The young woman, Eva Luna, whose life story this is, escapes from a burning whorehouse, where she has been raised by an eccentric madam, and ultimately is rescued by a kindly Turkish merchant with a harelip. All this takes place in an unnamed South American country, probably Venezuela. The reader thinks, okay, that could happen; nothing magical about it, but it doesn’t seem very likely. On the other hand, such episodes are colorful and fun to read.

There are four or five events that could be construed as magical, such as an old man’s invention of a permanent embalming fluid that makes corpses look as alive as they ever were, forever.
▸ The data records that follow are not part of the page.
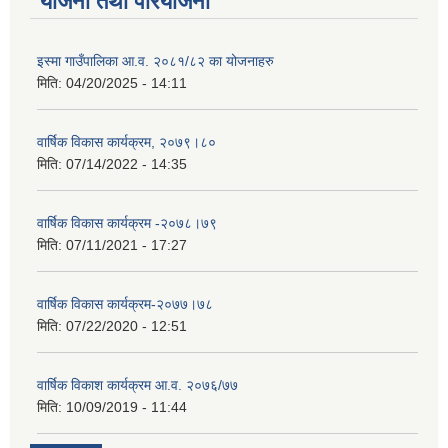
योजना तथा परियोजना
इस्मा गाउँपालिका आ.व. २०८१/८२ का योजनाहरु
मिति:
04/20/2025 - 14:11
वार्षिक विकास कार्यक्रम, २०७९।८०
मिति:
07/14/2022 - 14:35
वार्षिक विकास कार्यक्रम -२०७८।७९
मिति:
07/11/2021 - 17:27
वार्षिक विकास कार्यक्रम-२०७७।७८
मिति:
07/22/2020 - 12:51
वार्षिक विकाश कार्यक्रम आ.व. २०७६/७७
मिति:
10/09/2019 - 11:44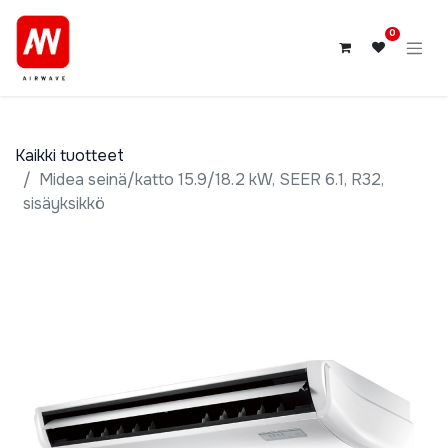
0
Kaikki tuotteet
Midea seinä/katto 15.9/18.2 kW, SEER 6.1, R32,
sisäyksikkö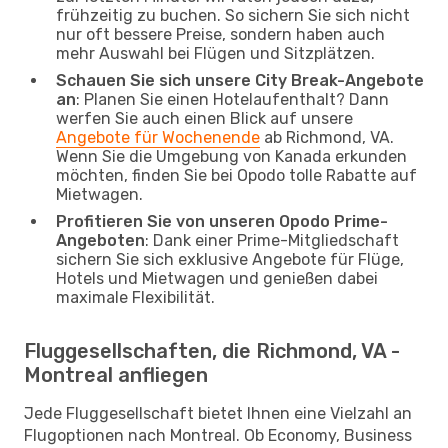
frühzeitig zu buchen. So sichern Sie sich nicht
nur oft bessere Preise, sondern haben auch
mehr Auswahl bei Flügen und Sitzplätzen.
Schauen Sie sich unsere City Break-Angebote
an
: Planen Sie einen Hotelaufenthalt? Dann
werfen Sie auch einen Blick auf unsere
Angebote für Wochenende
ab Richmond, VA.
Wenn Sie die Umgebung von Kanada erkunden
möchten, finden Sie bei Opodo tolle Rabatte auf
Mietwagen.
Profitieren Sie von unseren Opodo Prime-
Angeboten
: Dank einer Prime-Mitgliedschaft
sichern Sie sich exklusive Angebote für Flüge,
Hotels und Mietwagen und genießen dabei
maximale Flexibilität.
Fluggesellschaften, die Richmond, VA -
Montreal anfliegen
Jede Fluggesellschaft bietet Ihnen eine Vielzahl an
Flugoptionen nach Montreal. Ob Economy, Business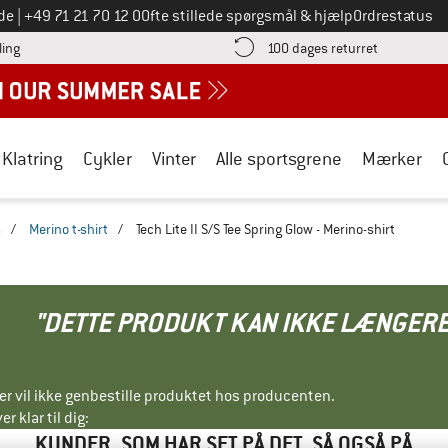
Ring til os på
de
|
+49 71 21 70 12 0
Ofte stillede spørgsmål & hjælp
Ordrestatus
Find betalingsoplysningerne her! Åbnes i en infoboks
Gå til retur
ling
100 dages returret
Klatring
Cykler
Vinter
Alle sportsgrene
Mærker
s
/
Merino t-shirt
/
Tech Lite II S/S Tee Spring Glow - Merino-shirt
"DETTE PRODUKT KAN IKKE LÆNGERE
ller vil ikke genbestille produktet hos producenten.
r klar til dig:
KUNDER, SOM HAR SET PÅ DET, SÅ OGSÅ PÅ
But given the narrator’s florid and imaginative storytelling style, we could just as well mark that description down to exaggeration as magic.

As Eva Luna grows up, she discovers she is a hypnotic storyteller, a modern-day Scheherazade. Like that archetypal storyteller, she is able to trade her gift for the goods, services, and companions that sustain her. She learns to read and write (in several languages) and eventually becomes a compelling author. Improbable for an uneducated servant girl? Yes. Magical? Not literally.

Allende, like her character Eva, is a master storyteller and this book is like a collection of short stories loosely knit together. There is no strong plot line. Eva just bumps along from one incredible circumstance to another, as with life for anyone, perhaps. She discovers her sexuality and falls deeply in love with almost every man she meets. For a while she gets involved with a band of revolutionary guerillas, but all is well in the end.

I enjoyed the book for the lush prose, and for the interesting narration. The book is 90% narrative exposition and only 10% dramatic pageantry. There is very little dialog. By definition, that should be boring, and it does create problems. Characters feel distant, cartoony, and unreal, even Eva, because we rarely see them behave and speak. Instead, we are simply told by the narrator what they think, feel, and have been doing lately. The craft of that telling is skilled, but it is still a matter of the narrator declaring things to be true, with no opportunity for the reader to see for him or herself.

Eva is the narrator for about half the book, an anonymous, omniscient narrator for the rest. Even when Eva is narrating, she describes many things that she couldn’t possibly know, such as events that happened in her absence. The net effect of this relentless exposition is literary distance between the readers and the characters, and even distance from the events described. The book as a whole then leaves you with the feeling that you have heard a fabulous fairy tale, one that is a lot of fun, but not a tale you would consider seriously.

Allende, Isabel (1988/2005). Eva Luna. New York: Dial Press (307 pp.).